E’ l’impostazione intellettuale egemonica, in Occidente specialmente, per cui la ricerca ad ogni livello sociale: culturale, politico, sindacale, scolastico, militare, legislativo, amministrativo etc., viene svolta utilizzando elementi che rappresentano solo il manifesto, l’esplicito, le cose evidenti, la lettera delle parole o la visibilità delle figure, al di fuori del concreto rapporto interumano. Al di fuori di quella sensibilità, irrazionale appunto, che ci farebbe esprimere con un <<tu parli bene, tu hai delle belle idee, tu ti comporti bene, ma… però…la verità è un’altra!>>

Una enorme operazione culturale (ma con forti ricadute economiche e politiche da non sottovalutare) di scissione della soggettività irrazionale dall’identità umana, che così azzoppata può appoggiarsi solo su una gamba, quella della razionale oggettività materialistica, la quale è, di per sé, impotente a sentire e comprendere la realtà latente degli umani, sani o malati che siano. È la scissione che, spaccando l’Umanità in soggetti razionali e irrazionali, impedisce ai primi di saper distinguere, tra i secondi, chi è malato e chi è sano.

Che la Forza pubblica si premuri di intervenire principalmente e fondamentalmente quando è un comportamento a risultare illegale è un fatto dovuto e accettato, anche se criticabile.

Che la Legge giudichi imputabile, ovvero sano di mente, chi è “capace di intendere e volere”, anche se ha una anaffettività fredda come quella di un cobra assassino, può avere delle conseguenze molto gravi. Perché per es. rischia di considerare delinquente colui che, per esempio, lascia consapevolmente morire di inedia un bimbo preferendo passare il tempo con il partner, mentre è ovvio che questa è la manifestazione anaffettiva di grave malattia mentale. O viceversa considerare innocuo e permettere di uscire dal carcere ad un assassino solo perché “da molto tempo si comporta bene e ha manifestato pentimento”. La “capacità di intendere e volere” di matrice illuministica può benissimo convivere con la malattia mentale.

Ma che la psichiatria escluda da sé stessa la soggettività, conscia e inconscia, dei suoi protagonisti, che siano operatori, pazienti o malati, è un oltraggio all’identità umana della nostra specie. Una lesione a quanto ci rende umani. Significa accecare l’umano su sé stesso e sugli altri, impedire di vedere il sensodelle comunicazioni e delle azioni umane.

Invece questo è quanto viene portato avanti dalla psichiatria medesima che da molti anni, sull’onda di una fenomenologia positivistica, mira ad annientare la propria identità, ovvero cancellare ciò che la differenzia dal resto della medicina, cercando violentemente di amputare da sé stessa la psicoterapia, ovvero di ridurre la psichiatria che è medicina della mente alla pura e semplice medicina del corpo; in sintesi annullare ogni differenza epistemologica e metodologica tra psichiatria e neurologia. A questo punto il malato mentale viene trattato come se avesse una malattia del fegato o della tiroide o del cervello appunto e deve adeguarsi alla prevedibile (e tranquillizzante) oggettività farmacologica, in tal modo né lui né il suo psichiatra debbono rischiare l’imprevedibile soggettività interumana che, pur essendo poco “galileiana”, è però il fondamento epistemologico imprescindibile della psicoterapia, psicodinamica in particolare. Quest’ultima viene lasciata dalla Medicina (dalla Psichiatria) a quella parte della Psicologia che, per fortuna, non si sottrae a tale compito sanitario.

DATI FORNITI>
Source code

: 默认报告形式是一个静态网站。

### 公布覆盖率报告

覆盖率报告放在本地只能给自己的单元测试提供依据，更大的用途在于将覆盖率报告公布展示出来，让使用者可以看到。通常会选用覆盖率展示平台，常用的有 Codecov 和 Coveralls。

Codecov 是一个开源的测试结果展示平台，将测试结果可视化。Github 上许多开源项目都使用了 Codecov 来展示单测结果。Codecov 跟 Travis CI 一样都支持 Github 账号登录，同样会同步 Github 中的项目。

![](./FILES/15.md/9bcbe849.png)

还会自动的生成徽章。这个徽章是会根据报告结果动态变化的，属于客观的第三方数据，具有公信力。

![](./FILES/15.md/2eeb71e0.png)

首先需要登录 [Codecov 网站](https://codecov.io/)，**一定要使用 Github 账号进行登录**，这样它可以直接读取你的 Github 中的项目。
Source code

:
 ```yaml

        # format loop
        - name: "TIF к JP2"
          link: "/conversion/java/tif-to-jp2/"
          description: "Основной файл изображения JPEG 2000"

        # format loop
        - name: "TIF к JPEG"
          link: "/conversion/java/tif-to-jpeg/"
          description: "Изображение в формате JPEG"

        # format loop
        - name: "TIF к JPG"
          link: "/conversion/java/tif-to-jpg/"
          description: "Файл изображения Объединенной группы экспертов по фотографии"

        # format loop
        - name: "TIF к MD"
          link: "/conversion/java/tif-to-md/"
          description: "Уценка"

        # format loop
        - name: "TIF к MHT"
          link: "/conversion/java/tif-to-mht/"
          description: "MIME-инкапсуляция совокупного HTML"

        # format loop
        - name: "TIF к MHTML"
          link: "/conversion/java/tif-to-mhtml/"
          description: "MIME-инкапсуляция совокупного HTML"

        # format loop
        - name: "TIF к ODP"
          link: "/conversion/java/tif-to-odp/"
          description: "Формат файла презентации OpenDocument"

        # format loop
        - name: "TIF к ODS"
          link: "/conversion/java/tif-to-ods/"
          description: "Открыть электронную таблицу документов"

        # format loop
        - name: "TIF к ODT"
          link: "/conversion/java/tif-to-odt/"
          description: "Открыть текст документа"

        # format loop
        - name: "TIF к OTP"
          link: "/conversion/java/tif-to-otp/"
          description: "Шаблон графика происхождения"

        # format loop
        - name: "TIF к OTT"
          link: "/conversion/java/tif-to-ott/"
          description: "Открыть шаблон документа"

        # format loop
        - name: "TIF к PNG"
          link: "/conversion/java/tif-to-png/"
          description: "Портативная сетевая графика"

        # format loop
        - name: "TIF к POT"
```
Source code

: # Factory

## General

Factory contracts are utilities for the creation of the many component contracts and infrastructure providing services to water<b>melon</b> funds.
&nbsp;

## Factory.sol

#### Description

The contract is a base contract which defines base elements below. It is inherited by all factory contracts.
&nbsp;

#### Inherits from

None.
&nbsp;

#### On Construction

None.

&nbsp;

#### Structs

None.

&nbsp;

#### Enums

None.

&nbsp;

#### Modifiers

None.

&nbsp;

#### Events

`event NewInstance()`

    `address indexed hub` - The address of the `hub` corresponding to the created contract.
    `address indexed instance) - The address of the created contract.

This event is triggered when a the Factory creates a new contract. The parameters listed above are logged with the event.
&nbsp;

COSA FARE>
Riporta il passo del testo sulla psichiatria da "Ma che la psichiatria" a "delle azioni umane.", mettendo "affronto" al posto di "oltraggio".

RISULTATO ATTESO>
Ma che la psichiatria escluda da sé stessa la soggettività, conscia e inconscia, dei suoi protagonisti, che siano operatori, pazienti o malati, è un affronto all’identità umana della nostra specie. Una lesione a quanto ci rende umani. Significa accecare l’umano su sé stesso e sugli altri, impedire di vedere il sensodelle comunicazioni e delle azioni umane.